Глава из книги «Эротика».
В рамках эмоциональных отношений человека с окружающим миром, со всеми его живыми существами и вещами все можно, на первый взгляд, расположить в определенном порядке, разделив на две большие группы: с одной стороны — все однородное, симпатичное, интимно-близкое, а с другой — все неоднородное, чужое, враждебное. Наш природный эгоизм непроизвольно чувствует себя либо побуждаемым разделить радость, так проникнуться сочувствием к сущности другого, как будто речь идет о собственном «я», либо наоборот, что-то заставляет его замкнуться, съежиться, отвергая внешний мир, выступая агрессивно, угрожающе против него. Такой тип эгоизма в более узком значении слова есть своеволие, которое любит только себя и прислушивается только к себе, а все остальное подчиняет собственным целям; напротив, тип так называемого самопожертвования есть натура самаритянина с ее идеалом всеобщего братства; этот идеал признает в каждом, даже самом отчужденном существе, стремление к великому единению со Вселенной. Оба эти свойства беспрестанно и неумолимо заостряются в ходе развития человечества, и от того, как решится конфликт между ними, будет зависеть характер культуры каждой отдельной эпохи. Они никогда не смогут окончательно примириться друг с другом. И если одна из этих двух противоположностей резко поднимется до уровня единственного повеления, то произойдет это только в том случае и будет лишь тогда оправданно, если другая в силу своей утрированности будет нуждаться в особенно резкой коррекции.
В реальной жизни трудно в каждом отдельном случае верно провести границы между слабостью и добром, между суровостью и силой духа, и то, как люди должны объединять в себе добро и силу, — предложений и мнений на этот счет существует множество, словно песка в море. Между тем это обстоятельство психологически интересно тем, что человек не может вступить ни в одно из этих состояний, не вредя себе, и что они оба, несмотря на их видимое противоречие, все же, в конце концов, могут находиться во взаимодействии.
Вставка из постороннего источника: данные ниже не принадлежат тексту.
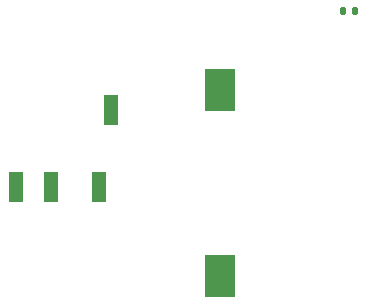
<source format=gbr>
%TF.GenerationSoftware,KiCad,Pcbnew,(6.0.2)*%
%TF.CreationDate,2022-04-09T20:57:27+08:00*%
%TF.ProjectId,Morse_code_PCB,4d6f7273-655f-4636-9f64-655f5043422e,rev?*%
%TF.SameCoordinates,Original*%
%TF.FileFunction,Paste,Bot*%
%TF.FilePolarity,Positive*%
%FSLAX46Y46*%
G04 Gerber Fmt 4.6, Leading zero omitted, Abs format (unit mm)*
G04 Created by KiCad (PCBNEW (6.0.2)) date 2022-04-09 20:57:27*
%MOMM*%
%LPD*%
G01*
G04 APERTURE LIST*
G04 Aperture macros list*
%AMRoundRect*
0 Rectangle with rounded corners*
0 $1 Rounding radius*
0 $2 $3 $4 $5 $6 $7 $8 $9 X,Y pos of 4 corners*
0 Add a 4 corners polygon primitive as box body*
4,1,4,$2,$3,$4,$5,$6,$7,$8,$9,$2,$3,0*
0 Add four circle primitives for the rounded corners*
1,1,$1+$1,$2,$3*
1,1,$1+$1,$4,$5*
1,1,$1+$1,$6,$7*
1,1,$1+$1,$8,$9*
0 Add four rect primitives between the rounded corners*
20,1,$1+$1,$2,$3,$4,$5,0*
20,1,$1+$1,$4,$5,$6,$7,0*
20,1,$1+$1,$6,$7,$8,$9,0*
20,1,$1+$1,$8,$9,$2,$3,0*%
G04 Aperture macros list end*
%ADD10RoundRect,0.135000X-0.135000X-0.185000X0.135000X-0.185000X0.135000X0.185000X-0.135000X0.185000X0*%
%ADD11R,2.600000X3.540000*%
%ADD12R,2.600000X3.660000*%
%ADD13R,1.200000X2.500000*%
G04 APERTURE END LIST*
D10*
%TO.C,R15*%
X101440000Y-137170000D03*
X102460000Y-137170000D03*
%TD*%
D11*
%TO.C,BT1*%
X91040000Y-143810000D03*
D12*
X91040000Y-159610000D03*
%TD*%
D13*
%TO.C,J2*%
X76755000Y-152050000D03*
X73755000Y-152050000D03*
X81855000Y-145550000D03*
X80755000Y-152050000D03*
%TD*%
M02*

</source>
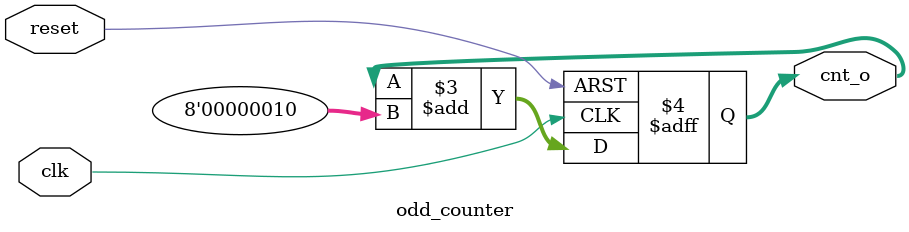
<source format=sv>
module odd_counter(
	input  wire       clk,
	input  wire       reset,
	output logic[7:0] cnt_o
);
	always_ff @(posedge clk or negedge reset) begin
		if (!reset)
			cnt_o <= 8'h1;
		else
			cnt_o <= cnt_o + 8'h2; // counter increments by 2 at every clock edge
	end
endmodule

</source>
Эгоист, который, по возможности, многое для себя требует, так же, как и альтруист, который многое отдает другим, на своем языке творят одну и ту же молитву одному и тому же Богу — и в этой молитве любовь к самому себе нераздельно смешивается с отреченностью от самого себя в одно целое: «я хочу иметь все» и «я хочу быть всем», они достигают своего апогея в сходстве самой интенсивности страстного желания. И что же?
Оба ничего не добиваются, ибо в этом и кроется суть противоречия. Эгоист должен перестать быть эгоистом, точно так же, как неэгоист должен стать эгоистом. Это наши стены, в которые мы упираемся и на которых мы рисуем свою картину мира.
Именно в абсолютном противоречии кроется новое, необыкновенно эффектное и плодотворное в них, поскольку оно вызывает такое состояние, что человек фактически уходит сам в себя и одновременно выходит из своей скорлупы обратно в целое жизни. Это касается и эротических отношений. Часто, — и не без основания, — замечают, что любовь — это вечная борьба, вечная враждебность полов и даже, если в отдельных случаях это звучит несколько преувеличенно, все же мало кто станет отрицать тот факт, что в любви встречаются две противоположности, два мира, между которыми нет мостов и не может быть никогда.